▶ **JOB ITEM**:
Look for "свидания" in the listing below. Gather each line that contains it.

■ ■ ■

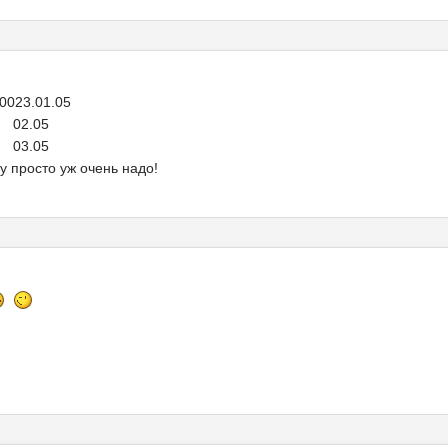
 0023.01.05
5
5
у просто уж очень надо!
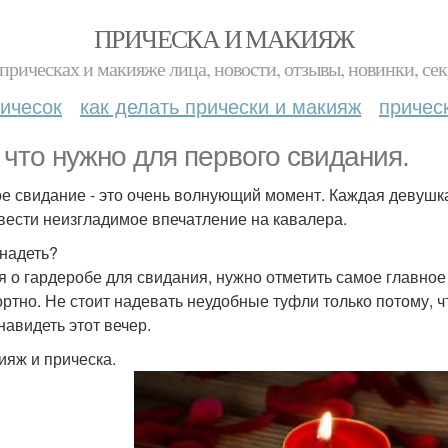
ПРИЧЕСКА И МАКИЯЖ
прическах и макияже лица, новости, отзывы, новинки, сек
ичесок
как делать прически и макияж
причес
 что нужно для первого свидания.
е свидание - это очень волнующий момент. Каждая девушка
вести неизгладимое впечатление на кавалера.
 надеть?
я о гардеробе для свидания, нужно отметить самое главное
ртно. Не стоит надевать неудобные туфли только потому, чт
навидеть этот вечер.
кияж и прическа.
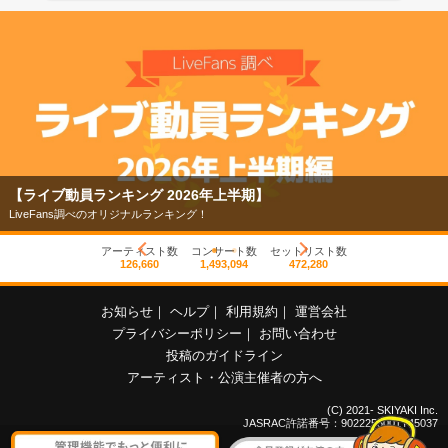
【ライブ動員ランキング 2026年上半期】
LiveFans調べのオリジナルランキング！
アーティスト数
コンサート数
セットリスト数
126,660
1,493,094
472,280
お知らせ
｜
ヘルプ
｜
利用規約
｜
運営会社
プライバシーポリシー
｜
お問い合わせ
投稿のガイドライン
アーティスト・公演主催者の方へ
(C) 2021- SKIYAKI Inc.
JASRAC許諾番号：9022255001Y45037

■ ■ ■

▶ **RESULT**:
 что нужно для первого свидания.
я о гардеробе для свидания, нужно отметить самое главное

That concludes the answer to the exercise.